Andrew Lambirth

Particularity of place

John Sell Cotman (1782–1842) is a key figure in the great tradition of English watercolour painting. A prominent member of the Norwich School (he was born in the city), he was a landscape painter of genius, who transcended mere topographical record by making paintings of superb abstract design which also evoke the particularity of place. He could suggest space and light and weather with the lightest and broadest of touches, in images that look curiously modern, if not timeless. He earned a living by teaching and travelling, making saleable studies of antiquities, many of which were reproduced as etchings. Between 1810 and 1821 he focused on the architecture of Norfolk and Normandy, and it is from this work that the exhibition is drawn.
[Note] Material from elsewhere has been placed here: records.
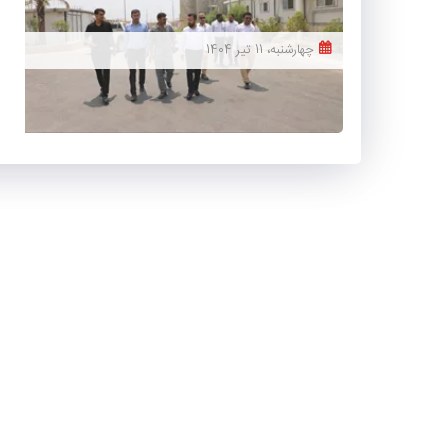
چهارشنبه، 11 تیر 1404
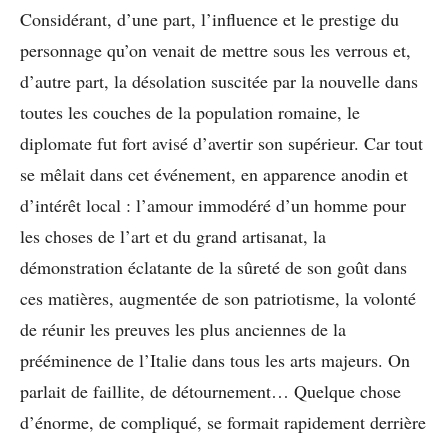
Considérant, d’une part, l’influence et le prestige du
personnage qu’on venait de mettre sous les verrous et,
d’autre part, la désolation suscitée par la nouvelle dans
toutes les couches de la population romaine, le
diplomate fut fort avisé d’avertir son supérieur. Car tout
se mêlait dans cet événement, en apparence anodin et
d’intérêt local : l’amour immodéré d’un homme pour
les choses de l’art et du grand artisanat, la
démonstration éclatante de la sûreté de son goût dans
ces matières, augmentée de son patriotisme, la volonté
de réunir les preuves les plus anciennes de la
prééminence de l’Italie dans tous les arts majeurs. On
parlait de faillite, de détournement… Quelque chose
d’énorme, de compliqué, se formait rapidement derrière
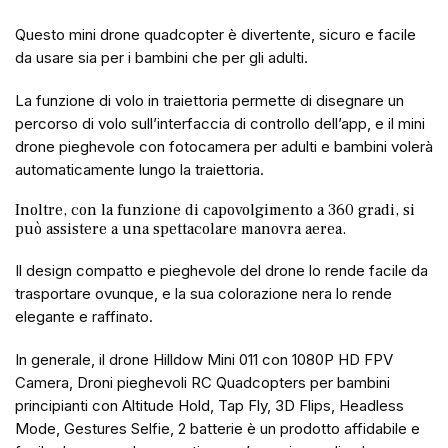
Questo mini drone quadcopter è divertente, sicuro e facile
da usare sia per i bambini che per gli adulti.
La funzione di volo in traiettoria permette di disegnare un
percorso di volo sull’interfaccia di controllo dell’app, e il mini
drone pieghevole con fotocamera per adulti e bambini volerà
automaticamente lungo la traiettoria.
Inoltre, con la funzione di capovolgimento a 360 gradi, si
può assistere a una spettacolare manovra aerea.
Il design compatto e pieghevole del drone lo rende facile da
trasportare ovunque, e la sua colorazione nera lo rende
elegante e raffinato.
In generale, il drone Hilldow Mini 011 con 1080P HD FPV
Camera, Droni pieghevoli RC Quadcopters per bambini
principianti con Altitude Hold, Tap Fly, 3D Flips, Headless
Mode, Gestures Selfie, 2 batterie è un prodotto affidabile e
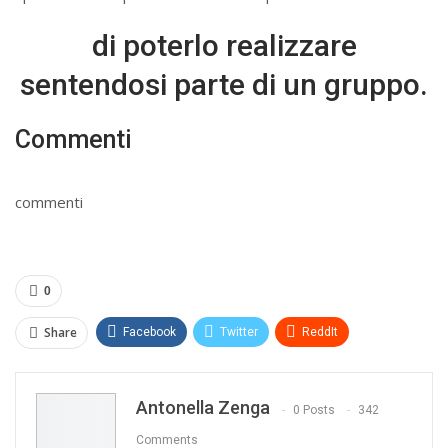
di poterlo realizzare
sentendosi parte di un gruppo.
Commenti
commenti
0
Share
Facebook
Twitter
ReddIt
WhatsApp
Pinterest
E-mail
Antonella Zenga
Print
0 Posts
342
Comments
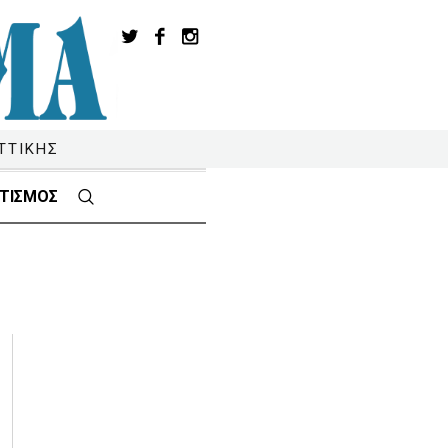
ΤΤΙΚΗΣ
ΤΙΣΜΟΣ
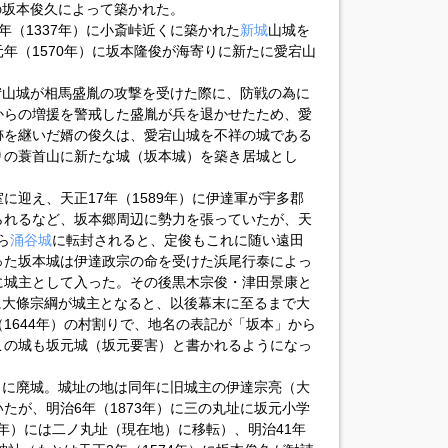
流の坂本俊久によって築かれた。
年（1337年）に小斎峠近くに築かれた
新城
山城を
年（1570年）に坂本隆俊が海寄りに新たに愛宕山
愛宕山城が相馬盛胤の攻撃を受けた際に、防戦の為に
からの増援を警戒した盛胤が兵を退かせたため、愛
跡を継いだ婿の俊久は、愛宕山城を不祥の城である
りの蓑首山に新たな城（坂本城）を築き居城とし
に迎え、天正17年（1589年）に伊達軍が宇多郡
られるなど、坂本郷周辺に勢力を張っていたが、天
ら
涌谷城
に転封されると、定俊もこれに随い遠田
った坂本城は伊達政宗の命を受けた浜尾行泰によっ
に城主として入った。その後黒木宗俊・津田景康と
）に大條宗綱が城主となると、以後幕末に至るまで大
1644年）の村割りで、地名の表記が「坂本」から
この城も坂元城（坂元要害）と書かれるようになっ
年）に廃城。城址の地は同年に旧城主の伊達宗亮（大
たが、明治6年（1873年）に三の丸址に坂元小学
0年）には二ノ丸址（現在地）に移転）、明治41年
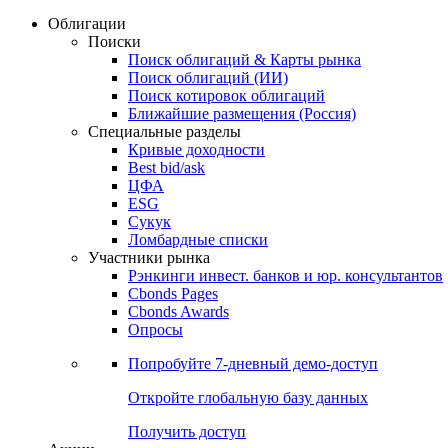
Облигации
Поиски
Поиск облигаций & Карты рынка
Поиск облигаций (ИИ)
Поиск котировок облигаций
Ближайшие размещения (Россия)
Специальные разделы
Кривые доходности
Best bid/ask
ЦФА
ESG
Сукук
Ломбардные списки
Участники рынка
Рэнкинги инвест. банков и юр. консультантов
Cbonds Pages
Cbonds Awards
Опросы
Попробуйте
7-дневный
демо-доступ
Откройте глобальную базу данных
Получить доступ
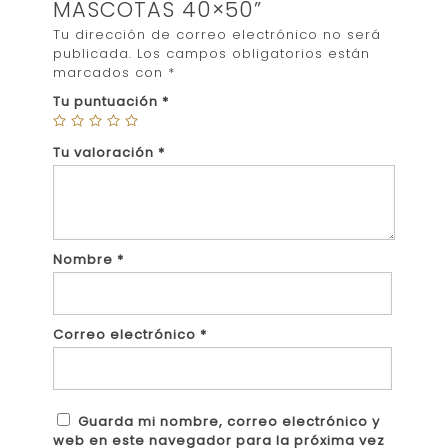
MASCOTAS 40×50”
Tu dirección de correo electrónico no será
publicada.
Los campos obligatorios están
marcados con
*
Tu puntuación
*
Tu valoración
*
Nombre
*
Correo electrónico
*
Guarda mi nombre, correo electrónico y
web en este navegador para la próxima vez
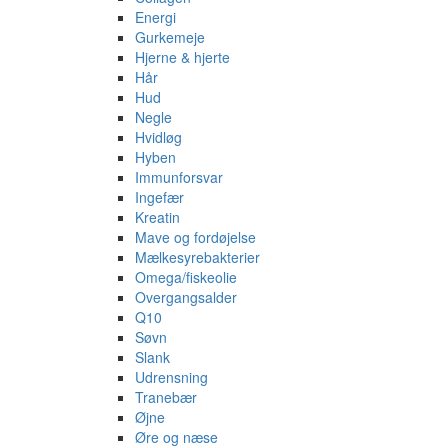
Energi
Gurkemeje
Hjerne & hjerte
Hår
Hud
Negle
Hvidløg
Hyben
Immunforsvar
Ingefær
Kreatin
Mave og fordøjelse
Mælkesyrebakterier
Omega/fiskeolie
Overgangsalder
Q10
Søvn
Slank
Udrensning
Tranebær
Øjne
Øre og næse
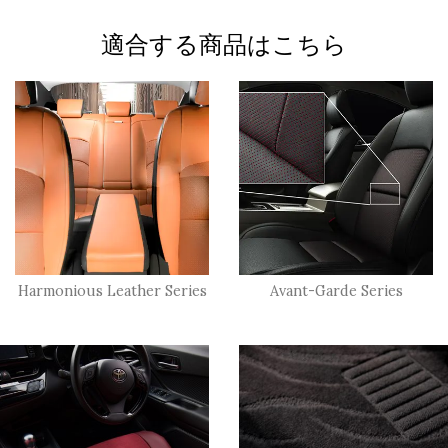
適合する商品はこちら
Harmonious Leather Series
Avant-Garde Series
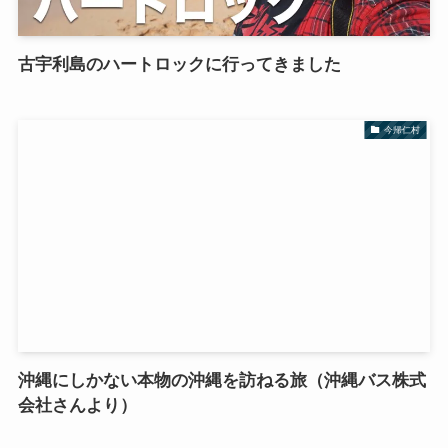
古宇利島のハートロックに行ってきました
今帰仁村
沖縄にしかない本物の沖縄を訪ねる旅（沖縄バス株式
会社さんより）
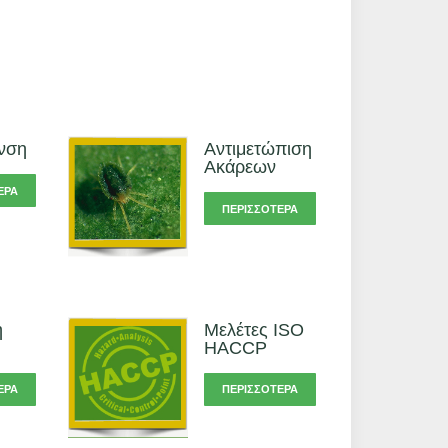
νση
Αντιμετώπιση
Ακάρεων
ΕΡΑ
ΠΕΡΙΣΣΌΤΕΡΑ
η
Μελέτες ISO
HACCP
ΕΡΑ
ΠΕΡΙΣΣΌΤΕΡΑ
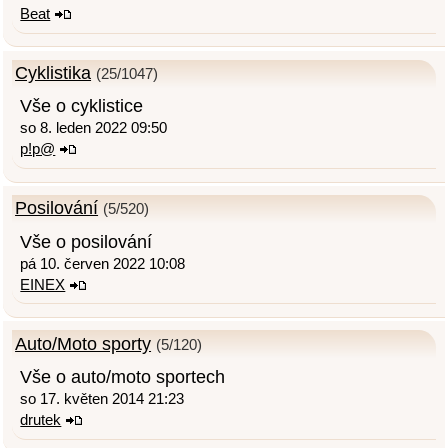
Beat
Cyklistika
(25/1047)
Vše o cyklistice
so 8. leden 2022 09:50
p!p@
Posilování
(5/520)
Vše o posilování
pá 10. červen 2022 10:08
EINEX
Auto/Moto sporty
(5/120)
Vše o auto/moto sportech
so 17. květen 2014 21:23
drutek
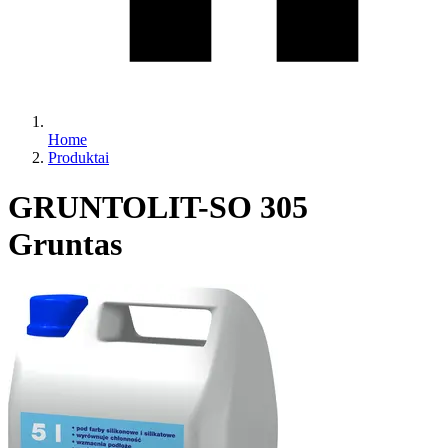
Home
Produktai
GRUNTOLIT-SO 305
Gruntas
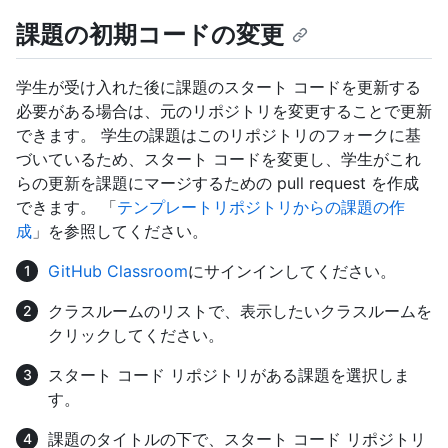
課題の初期コードの変更
学生が受け入れた後に課題のスタート コードを更新する
必要がある場合は、元のリポジトリを変更することで更新
できます。 学生の課題はこのリポジトリのフォークに基
づいているため、スタート コードを変更し、学生がこれ
らの更新を課題にマージするための pull request を作成
できます。 「
テンプレートリポジトリからの課題の作
成
」を参照してください。
GitHub Classroom
にサインインしてください。
クラスルームのリストで、表示したいクラスルームを
クリックしてください。
スタート コード リポジトリがある課題を選択しま
す。
課題のタイトルの下で、スタート コード リポジトリ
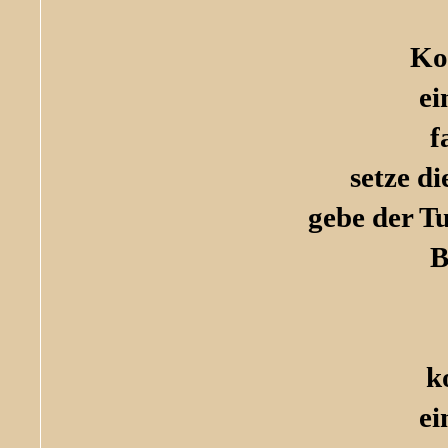
Ko
ei
f
setze d
gebe der T
B
k
ei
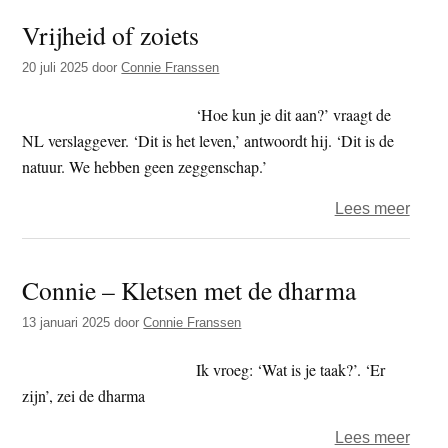
t
e
Vrijheid of zoiets
e
s
20 juli 2025
door
Connie Franssen
i
t
‘Hoe kun je dit aan?’ vraagt de
e
NL verslaggever. ‘Dit is het leven,’ antwoordt hij. ‘Dit is de
natuur. We hebben geen zeggenschap.’
over
Lees meer
Vrijh
of
Connie – Kletsen met de dharma
zoiet
13 januari 2025
door
Connie Franssen
Ik vroeg: ‘Wat is je taak?’. ‘Er
zijn’, zei de dharma
over
Lees meer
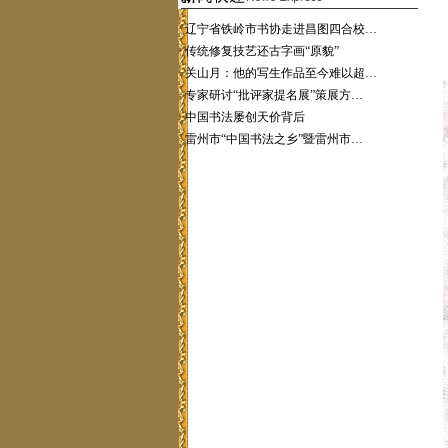
·
辽宁省铁岭市书协走进昌图四合校…
·
传统修复技艺还古字画“原貌”
·
关山月：他的写生作品至今难以超…
·
专家研讨“批评家提名展”策展方…
·
中国书法屡创天价背后
·
雷州市“中国书法之乡”暨雷州市…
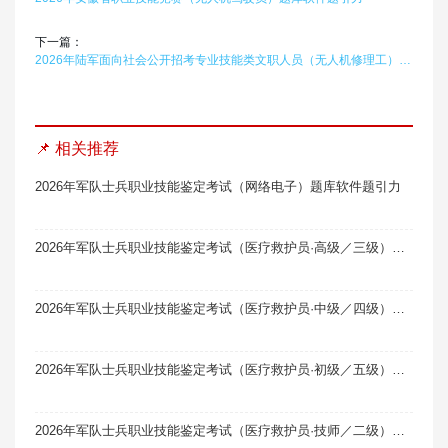
下一篇：
2026年陆军面向社会公开招考专业技能类文职人员（无人机修理工）题库软件题引力
📌 相关推荐
2026年军队士兵职业技能鉴定考试（网络电子）题库软件题引力
2026年军队士兵职业技能鉴定考试（医疗救护员·高级／三级）题库软件题引力
2026年军队士兵职业技能鉴定考试（医疗救护员·中级／四级）题库软件题引力
2026年军队士兵职业技能鉴定考试（医疗救护员·初级／五级）题库软件题引力
2026年军队士兵职业技能鉴定考试（医疗救护员·技师／二级）题库软件题引力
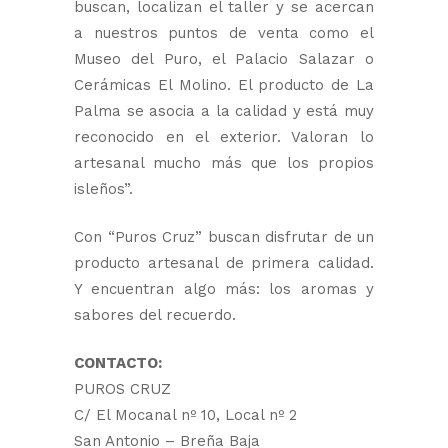
buscan, localizan el taller y se acercan
a nuestros puntos de venta como el
Museo del Puro, el Palacio Salazar o
Cerámicas El Molino. El producto de La
Palma se asocia a la calidad y está muy
reconocido en el exterior. Valoran lo
artesanal mucho más que los propios
isleños”.
Con “Puros Cruz” buscan disfrutar de un
producto artesanal de primera calidad.
Y encuentran algo más: los aromas y
sabores del recuerdo.
CONTACTO:
PUROS CRUZ
C/ El Mocanal nº 10, Local nº 2
San Antonio – Breña Baja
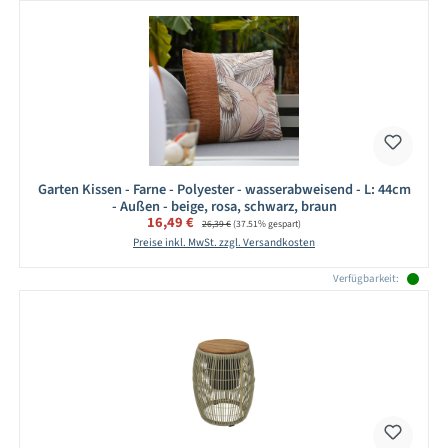
Garten Kissen - Farne - Polyester - wasserabweisend - L: 44cm
- Außen - beige, rosa, schwarz, braun
Verkaufspreis:
16,49 €
Regulärer Preis:
26,39 €
(37.51% gespart)
Preise inkl. MwSt. zzgl. Versandkosten
Verfügbarkeit:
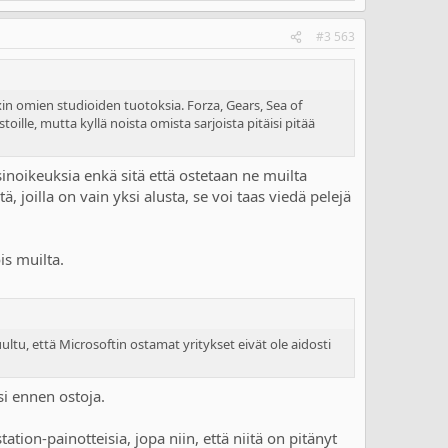
#3 563
n omien studioiden tuotoksia. Forza, Gears, Sea of
toille, mutta kyllä noista omista sarjoista pitäisi pitää
ksinoikeuksia enkä sitä että ostetaan ne muilta
, joilla on vain yksi alusta, se voi taas viedä pelejä
is muilta.
ltu, että Microsoftin ostamat yritykset eivät ole aidosti
ksi ennen ostoja.
ation-painotteisia, jopa niin, että niitä on pitänyt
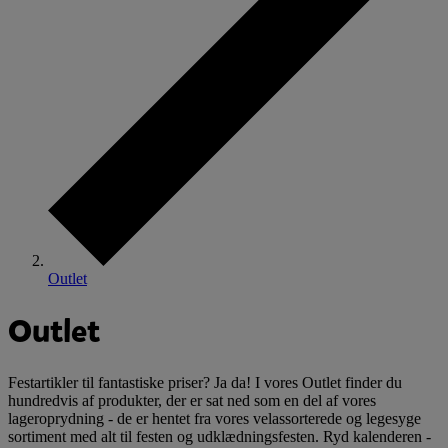
Outlet
Outlet
Festartikler til fantastiske priser? Ja da! I vores Outlet finder du
hundredvis af produkter, der er sat ned som en del af vores
lageroprydning - de er hentet fra vores velassorterede og legesyge
sortiment med alt til festen og udklædningsfesten. Ryd kalenderen -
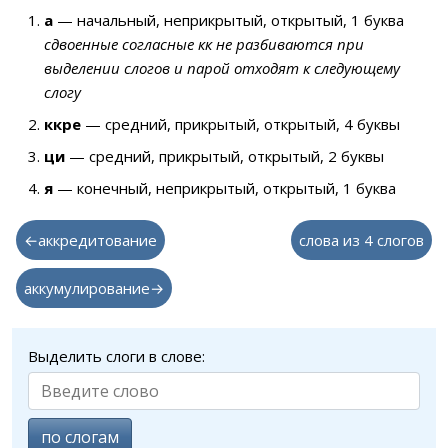
а
— начальный, неприкрытый, открытый, 1 буква
сдвоенные согласные кк не разбиваются при
выделении слогов и парой отходят к следующему
слогу
ккре
— средний, прикрытый, открытый, 4 буквы
ци
— средний, прикрытый, открытый, 2 буквы
я
— конечный, неприкрытый, открытый, 1 буква
←аккредитование
слова из 4 слогов
аккумулирование→
Выделить слоги в слове:
по слогам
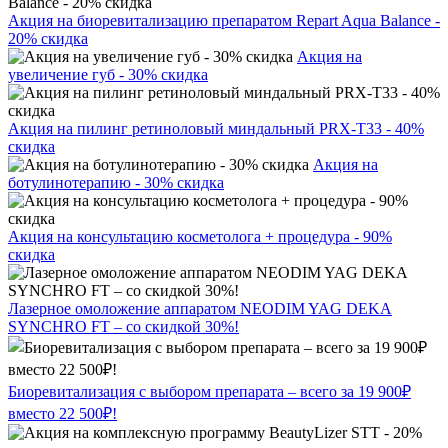
Акция на биоревитализацию препаратом Repart Aqua Balance -
20% скидка
Акция на
увеличение губ - 30% скидка
Акция на пилинг ретиноловый миндальный PRX-T33 - 40%
скидка
Акция на
ботулинотерапию - 30% скидка
Акция на консультацию косметолога + процедура - 90%
скидка
Лазерное омоложение аппаратом NEODIM YAG DEKA
SYNCHRO FT – со скидкой 30%!
Биоревитализация с выбором препарата – всего за 19 900₽
вместо 22 500₽!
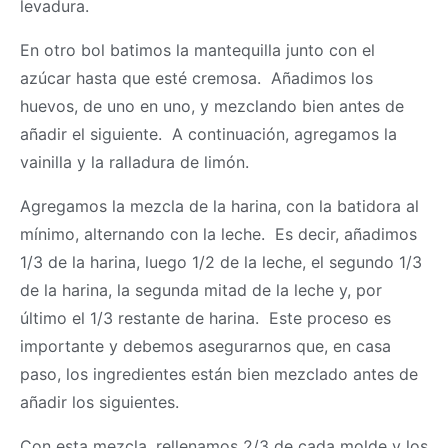
levadura.
En otro bol batimos la mantequilla junto con el
azúcar hasta que esté cremosa. Añadimos los
huevos, de uno en uno, y mezclando bien antes de
añadir el siguiente. A continuación, agregamos la
vainilla y la ralladura de limón.
Agregamos la mezcla de la harina, con la batidora al
mínimo, alternando con la leche. Es decir, añadimos
1/3 de la harina, luego 1/2 de la leche, el segundo 1/3
de la harina, la segunda mitad de la leche y, por
último el 1/3 restante de harina. Este proceso es
importante y debemos asegurarnos que, en casa
paso, los ingredientes están bien mezclado antes de
añadir los siguientes.
Con esta mezcla, rellenamos 2/3 de cada molde y los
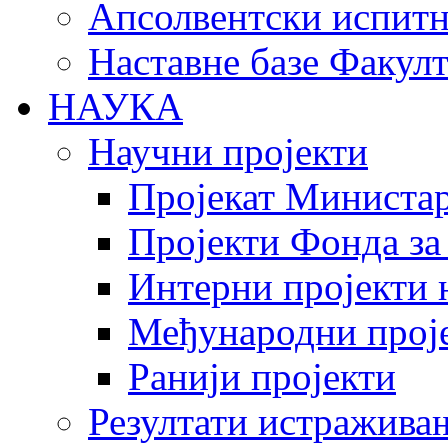
Апсолвентски испитн
Наставне базе Факулт
НАУКА
Научни пројекти
Пројекат Министар
Пројекти Фонда за
Интерни пројекти 
Међународни прој
Ранији пројекти
Резултати истражива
Comprising some 80 watercolours, drawings and prints by Cotman, and 20 by other hands, this show holds the walls nicely in Dulwich’s temporary exhibition space. The first room offers a compressed introduction to the artist and his range of expression. Since some of the best works of the show are in this room, it’s a good idea to start here and end here: come back for another look. There’s a large and magnificent watercolour of Fountains Abbey, for example, that shows how extraordinarily well Cotman could paint in watercolour. Next to it is the ghostly ruined arch of Howden Church in Yorkshire, which demonstrates how sensitively he could draw. For control and evocation of mood we have ‘Brecknock’, a darker work with distant passages of light, and ‘Croyland Abbey’. ‘Durham Cathedral’ is a beauty, but ‘New Bridge, Durham’ is one of the great watercolour landscapes, which amply demonstrates Cotman’s skills as an abstract picture designer. There are too many fine things here to mention all by name, but I must single out a pair of odd demotic buildings, the marvellous ‘Ruined House’ and next to it, ‘On the Walls, Yarmouth’.